The following example generates a random tensor with the seed set to 10:

torch.manual_seed(10)
torch.randn(4, 4)

tensor([[-0.8173, -0.5556, -0.8267, -1.2970],
        [-0.1974, -0.9643, -0.5133,  2.6278],
        [-0.7465,  1.0051, -0.2568,  0.4765],
        [-0.6652, -0.3627, -1.4504, -0.2496]])

By running the same code again, the exact same tensor will be returned.

torch.manual_seed(10)
torch.randn(4, 4)

tensor([[-0.8173, -0.5556, -0.8267, -1.2970],
        [-0.1974, -0.9643, -0.5133,  2.6278],
        [-0.7465,  1.0051, -0.2568,  0.4765],
        [-0.6652, -0.3627, -1.4504, -0.2496]])

Data primitives#

Torch provides special tools for handling data: torch.utils.data.Dataset and torch.utils.data.DataLoader. Learn more in the:

Datasets & DataLoaders tutorial on the official website.

Dataset contains the data, while DataLoader allows you to split the data into batches.

Check special Data primitives page.

The following cell defines an example of a custom Dataset. This dataset contains 10 items, where each item returns a number from 0 to 9 as the x observation, and the square of the corresponding x as the y value.

class SimpleDataset(torch.utils.data.Dataset):
    def __init__(self):
        self.data = list(range(10))

    def __len__(self):
        return len(self.data)

    def __getitem__(self, idx):
        x = self.data[idx]
        y = x ** 2
        return x, y

Here is an example of using that class.

simple_dataset = SimpleDataset()
simple_dataset[4]

(4, 16)

The main advantage here is that you can use it in combination with DataLoader. DataLoader requires a Dataset and acts as an iterable object that, at each iteration, returns a batch with x and y values. Following cell shows it.

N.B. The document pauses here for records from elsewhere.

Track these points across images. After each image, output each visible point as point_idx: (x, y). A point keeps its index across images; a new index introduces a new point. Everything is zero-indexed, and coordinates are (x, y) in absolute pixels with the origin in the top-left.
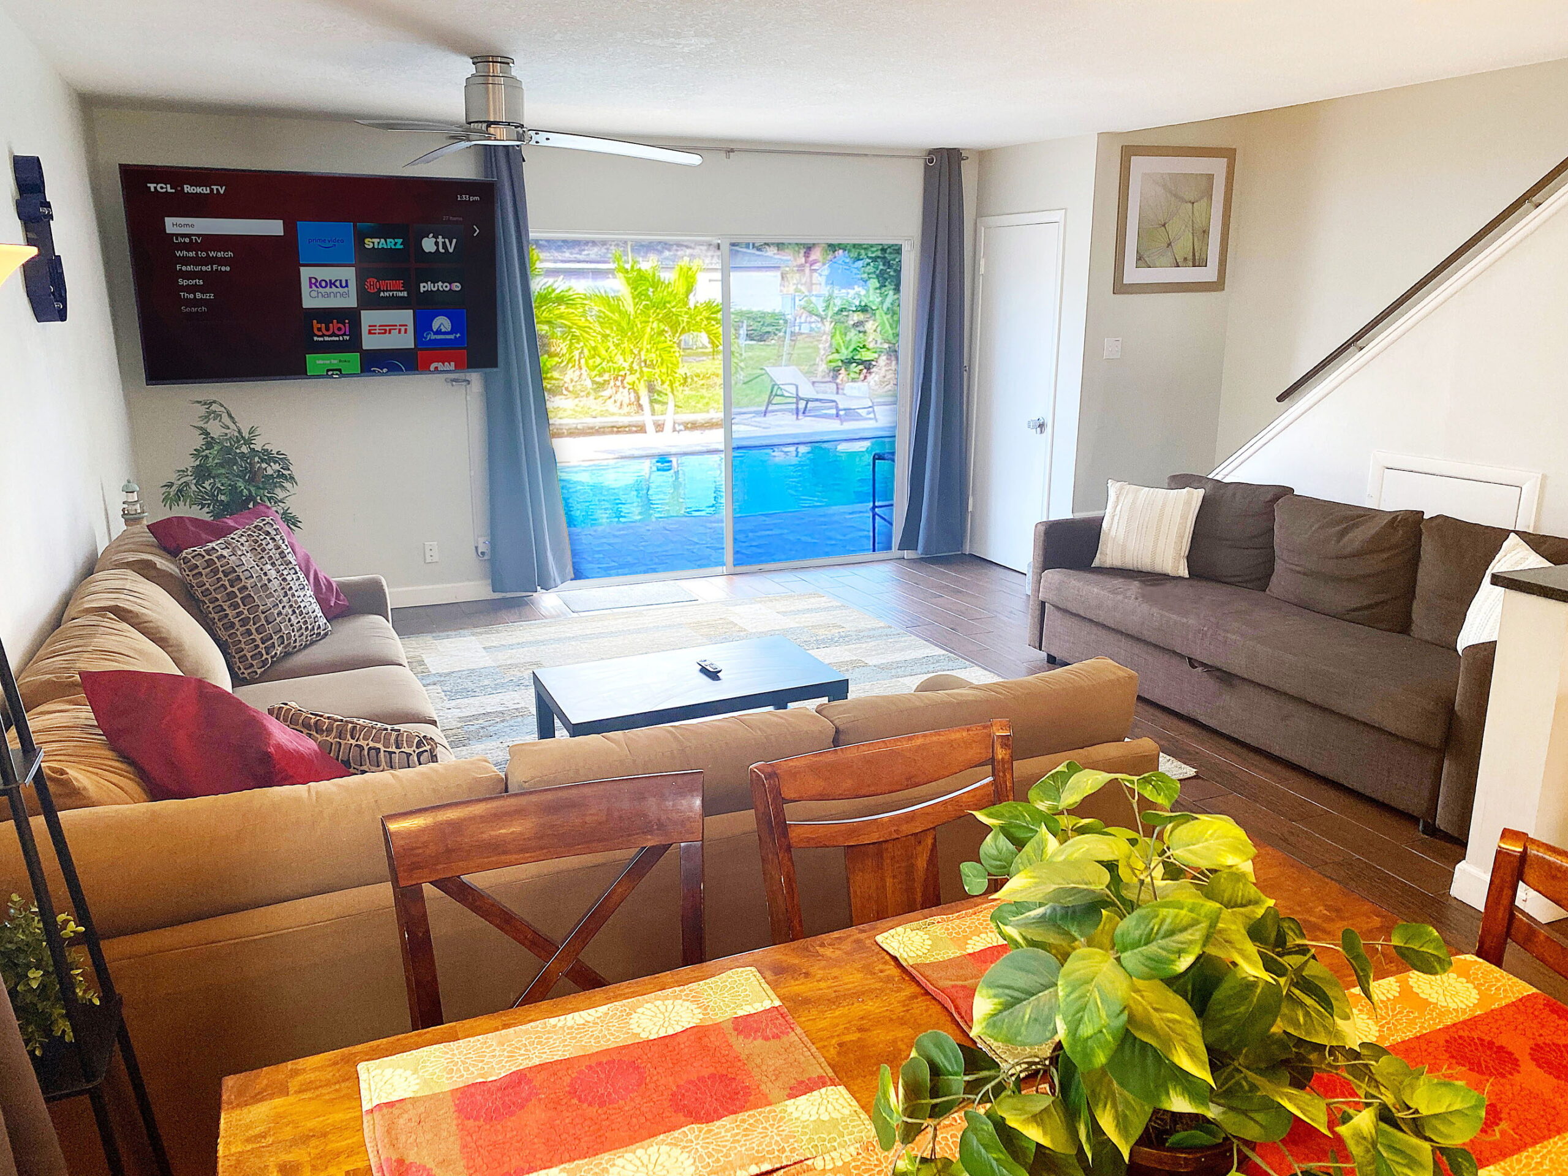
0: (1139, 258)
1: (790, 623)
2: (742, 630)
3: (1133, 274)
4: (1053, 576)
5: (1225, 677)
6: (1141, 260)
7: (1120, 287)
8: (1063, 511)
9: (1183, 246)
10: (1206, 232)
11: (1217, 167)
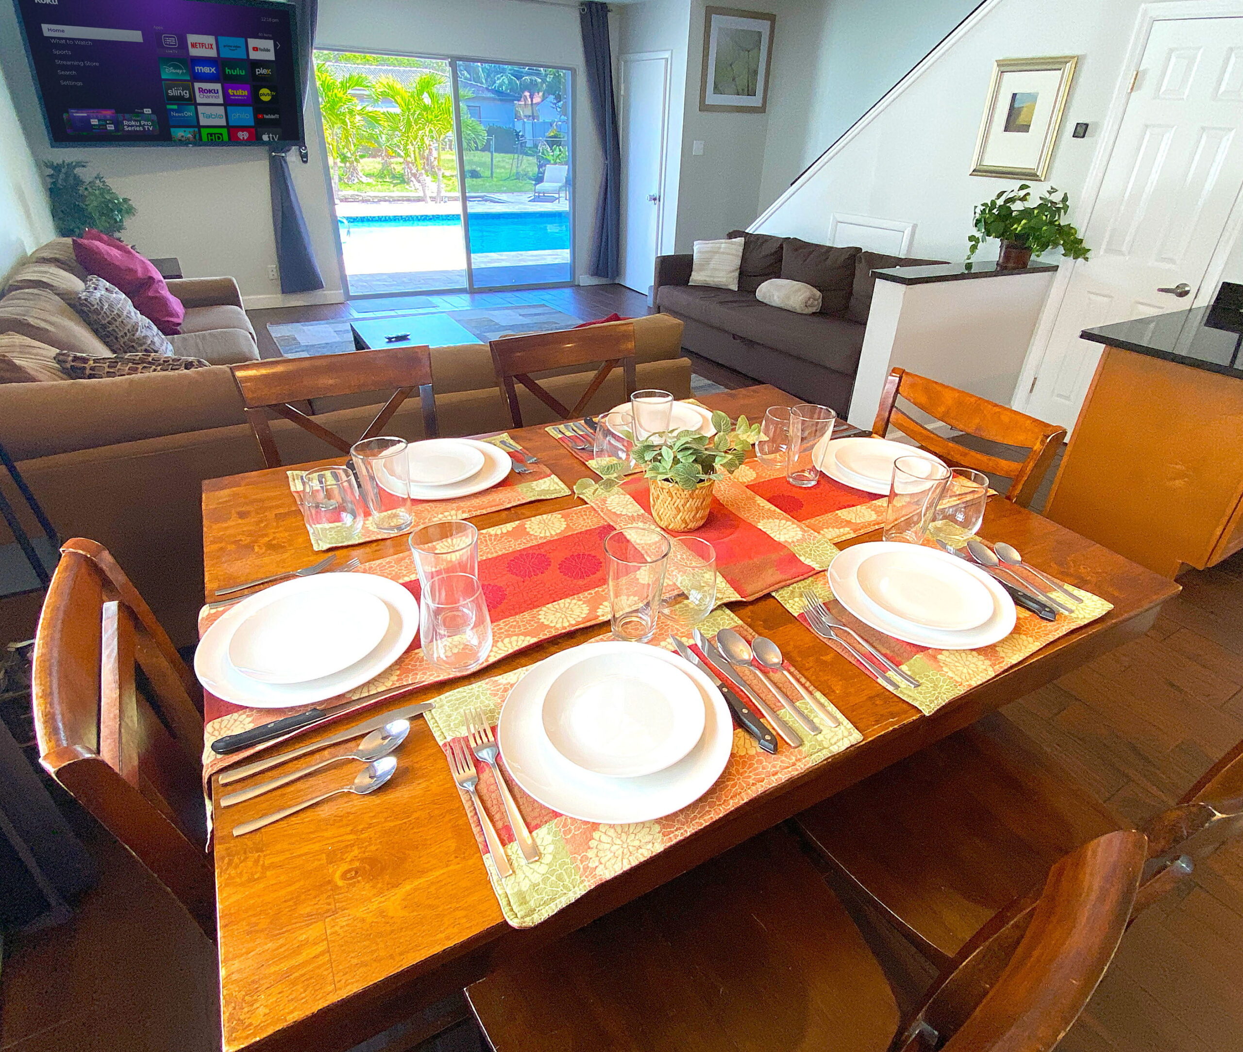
0: (716, 87)
1: (526, 321)
2: (497, 324)
3: (712, 99)
4: (664, 289)
5: (750, 343)
6: (717, 90)
7: (704, 107)
8: (669, 250)
9: (742, 81)
10: (756, 72)
11: (763, 26)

data_loader = torch.utils.data.DataLoader(
    simple_dataset, batch_size=3, shuffle=True
)
for batch in data_loader:
    print(batch)

[tensor([3, 0, 5]), tensor([ 9,  0, 25])]
[tensor([8, 2, 6]), tensor([64,  4, 36])]
[tensor([4, 1, 9]), tensor([16,  1, 81])]
[tensor([7]), tensor([49])]

We get shuffled batches, but each x still corresponds to its square in y.